Боевой 19-й (Булавин) - страница 14

— Закури у меня, Хрущев.

— Ну-ка, Устин, мой получше будет, с донничком.

— А мой позадиристей.

— Груздев, дай бумажки, я ему отсыплю мой, сеяный. ..

— На-ка! — подбежал рыжий Клим и сунул Устину кисет с табаком. — У меня еще такой гаманок есть.

Клим пыхнул дымком в потолок, лукаво улыбнулся. Вскоре Устин был в центре тесно обступивших его товарищей.

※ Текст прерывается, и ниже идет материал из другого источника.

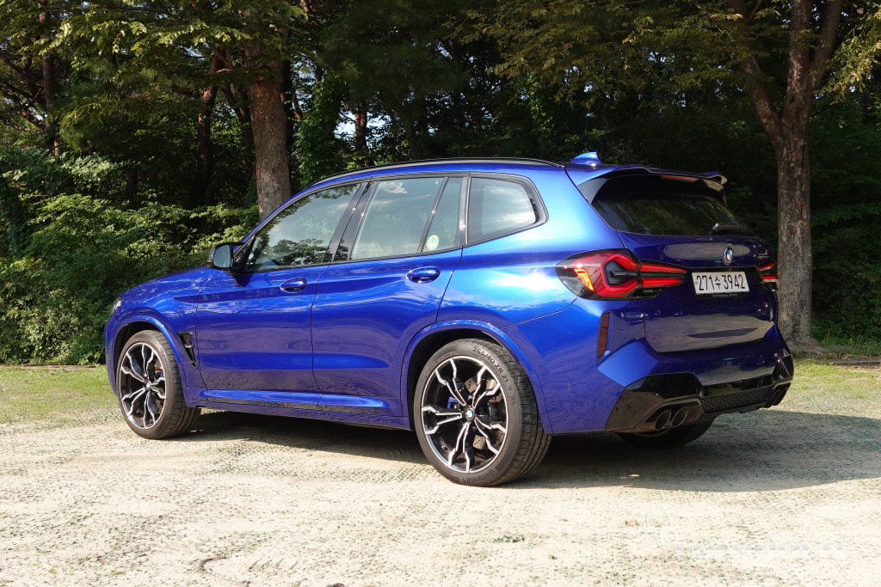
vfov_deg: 41.1
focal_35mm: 32
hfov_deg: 58.7
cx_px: 440
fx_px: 783
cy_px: 294
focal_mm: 12.39
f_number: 4
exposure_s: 1/320
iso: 125
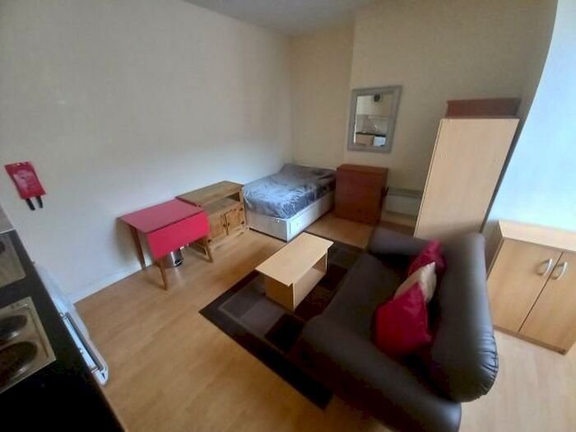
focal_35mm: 13
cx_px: 288
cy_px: 216
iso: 200
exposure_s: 1/23
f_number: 2.2
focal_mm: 1.13
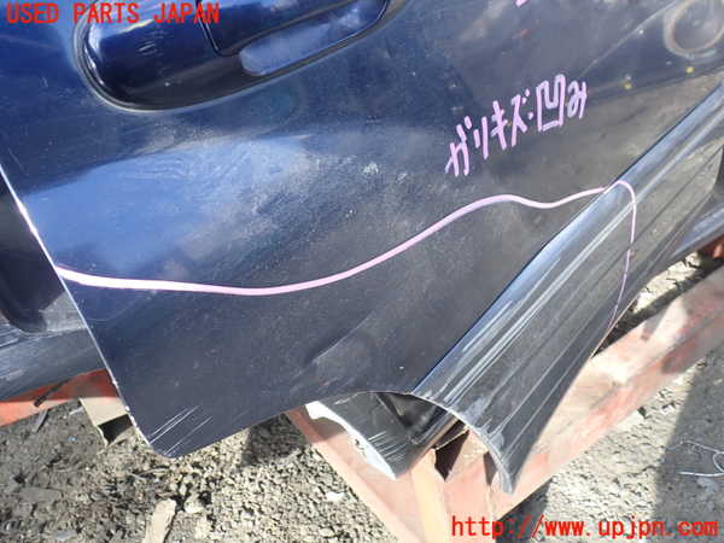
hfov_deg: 60.0
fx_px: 627
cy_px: 272
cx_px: 362
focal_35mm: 30
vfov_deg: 46.8
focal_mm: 5.4
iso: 100
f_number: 3.2
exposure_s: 1/60
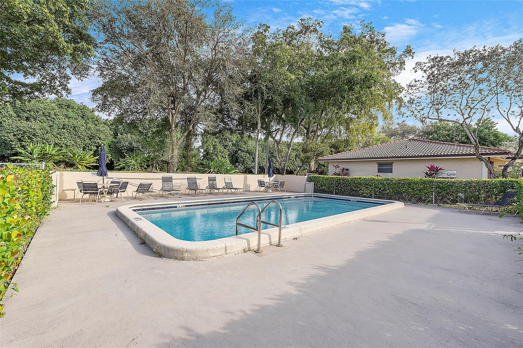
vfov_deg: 77.3
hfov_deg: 100.4
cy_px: 174
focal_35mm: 15
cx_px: 262
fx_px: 218
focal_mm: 10
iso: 250
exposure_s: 1/320
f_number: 6.3
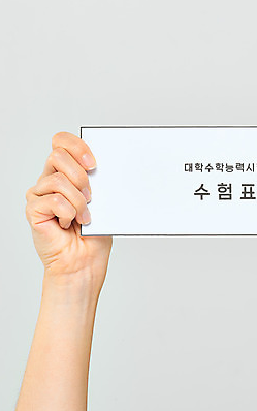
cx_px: 229
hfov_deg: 4.3
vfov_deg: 6.8
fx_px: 3438
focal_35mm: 307
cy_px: 206
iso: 100
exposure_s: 1/125
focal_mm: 200
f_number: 16
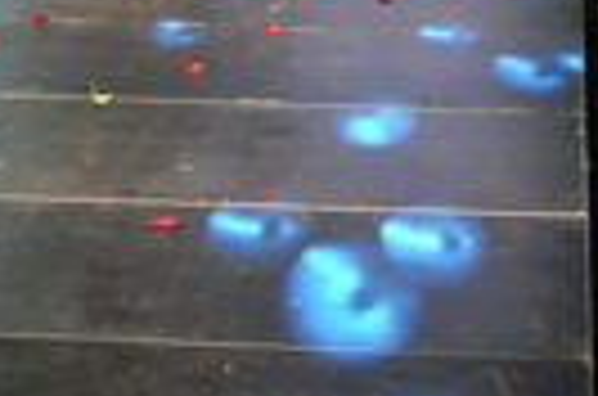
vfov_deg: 8.3
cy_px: -299
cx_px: 94
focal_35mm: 158
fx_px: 2618
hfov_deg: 13.0
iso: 1250
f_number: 3.5
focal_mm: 28
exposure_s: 1/250
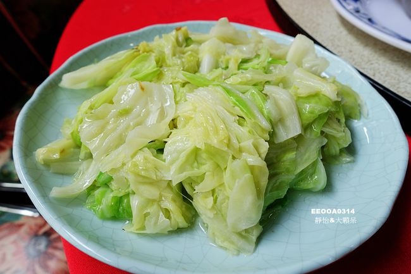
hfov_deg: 73.8
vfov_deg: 53.1
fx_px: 274
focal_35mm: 24
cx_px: 206
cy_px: 137
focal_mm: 8.8
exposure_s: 1/80
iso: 125
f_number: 3.5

*— Ну, рассказывай, браток!

— Дайте человеку осмотреться.

— Эй! Не наваливайтесь там сзади!

— Помене курите, не продыхнуть..,

— Тихо, не шумите.

Растроганный простой и радушной встречей, Устин испытывал радость и какую-то неловкость перед товарищами.

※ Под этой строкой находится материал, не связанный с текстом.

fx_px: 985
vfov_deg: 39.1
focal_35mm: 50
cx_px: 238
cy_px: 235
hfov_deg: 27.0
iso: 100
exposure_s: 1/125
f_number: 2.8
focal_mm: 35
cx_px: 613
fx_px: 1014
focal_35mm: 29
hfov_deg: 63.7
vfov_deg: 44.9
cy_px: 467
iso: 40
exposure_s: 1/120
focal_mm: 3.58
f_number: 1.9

— Что ж, спасибо на добром слове... — Он еще что-то хотел сказать, но не нашелся и только махнул рукой. — Вы уж говорите промеж себя, а я посижу, послушаю да на вас погляжу.

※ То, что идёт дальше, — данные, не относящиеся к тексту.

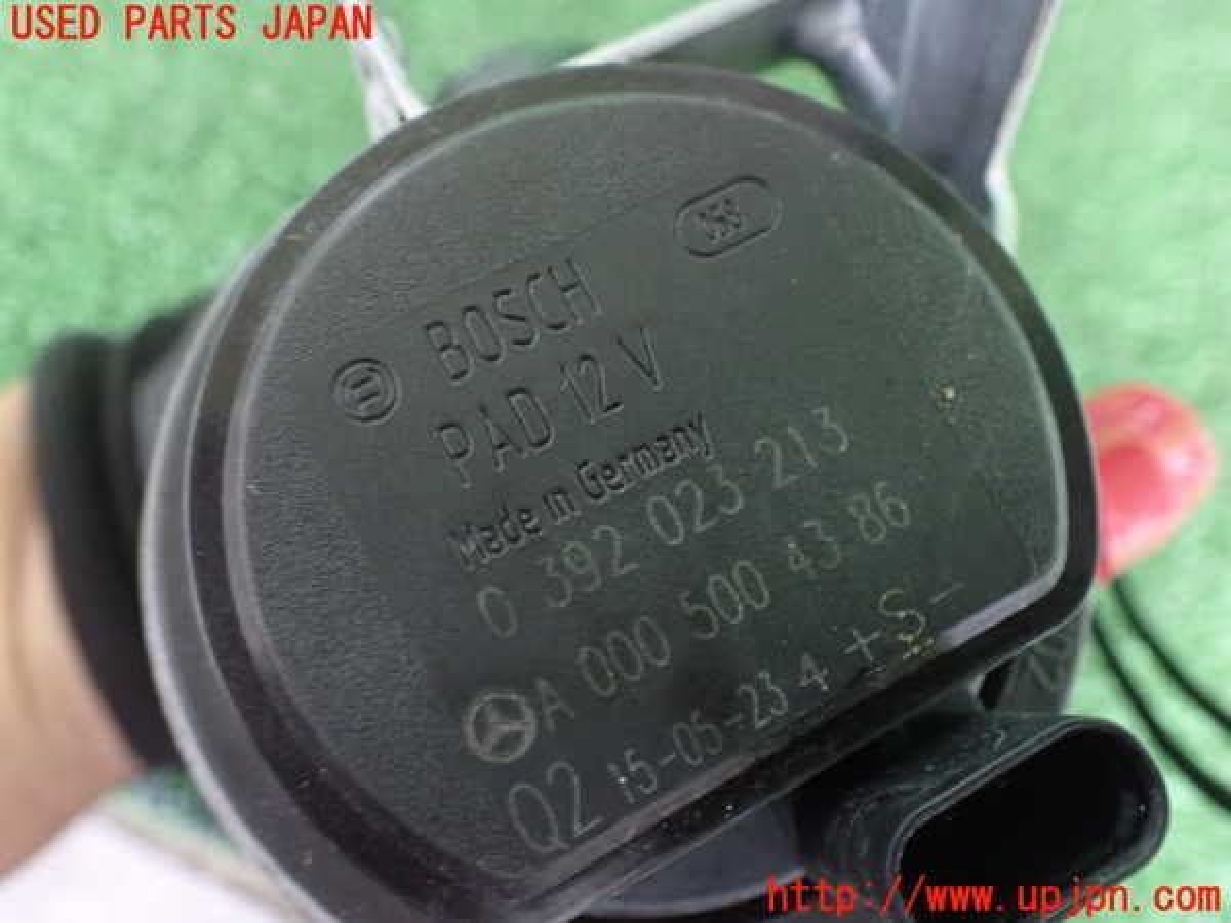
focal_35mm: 30
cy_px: 462
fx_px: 1067
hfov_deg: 60.0
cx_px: 616
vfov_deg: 46.8
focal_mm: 5.4
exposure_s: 1/30
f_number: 2.3
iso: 1250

— На нас, пожалуй, гляди, а только слушать нас скучно. Вот Зиновей как ни придет, так все об одном толкует. Дюже он у нас об новой хате стосковался да об скотине, — съязвил Аким.

— Это глядя по какой скотине...

— Ловко! — дружно засмеялись мужики.

— Это ты его ловко, Зиновей... — басовито хохотал Ерка.

— Устин, ты, поди, по-ихнему и болтать навострился? — спросил Семен, рослый, степенный мужик, не сводивший с Устина глаз.

— Ну, понятно, более двух лет в плену пробыл..,

— А как по-ихнему хлеб?

— Брот.

— Ишь ты, брот!.. Какой же это хлеб... Чудно, —• удивился Семен.

— Ну, хватит вам, — остановил Груздев. — Расскажи нам, Устин, про то, как там живут мужики.

— Глядя какие мужики, — улыбнулся Устин.

— А ты о всяких.

Устин снял шапку и, комкая ее в коленях, неторопливо начал рассказывать о жизни чужеземных крестьян все, что только знал.

— Пробыл я в плену у немцев почитай два года и скажу вам, братцы: лиходею не пожелаю попадаться к ним. Сейчас как подумаю — страшно делается. Поизмывались они над нашим братом, не приведи бог. Были мы в концлагерях — хуже, чем на каторге. Работали на них из последних сил, а кормили нас, как скот. От пищи ихней животами страдали, а товарищи, какие послабей, помирали. Кто в чем провинился или чуть ослушался, ну, говори, пропал.

Выгоняли нас этак из концлагеря на работу, а я замешкался. Не то обмоток размотался, не то опорок с ноги свалился, уж и не помню. Как загомонили на меня, как заорали, и не поймешь, чего надо. Тут же меня отделили от своих и повели. Ну, думаю, сейчас палок всыплют. Ан нет, похуже придумали, дьяволы. Руки завели за спину, пропустили меж ног и подвесили за них меня к столбу. Ну, братцы мои, о такой казни я и подумать не мог. Сколько висел, не помню. Мычал от боли, кричал, потом онемело все, кровь в голову вдарила, свет белый стал красным, а потом — не помню. Только очнулся от воды. Весь мокрый, тело ломит, будто через меня целый обоз переехал, а тот немец, какой обливал водой, стоит и зубы скалит, смешно, значит, ему. Вот какой жестокий и немилосердный. Ну, офицерам, тем легче было, поблажки давали, а нашему брату — мука лютая. Только как случилась революция, тут нас стали раздавать ихним фермерам. Там было несколько вольготней, но все равно норовят из тебя все жилы вымотать, а чтобы покормить по-человечески, так этого не дождешься. И вот хозяин, у какого был, все это мне со злым смехом: «Рус! Революшен, револю-шен», — и хлопает меня по плечу, да до того больно, дьявол, что слезы на глаза набегают.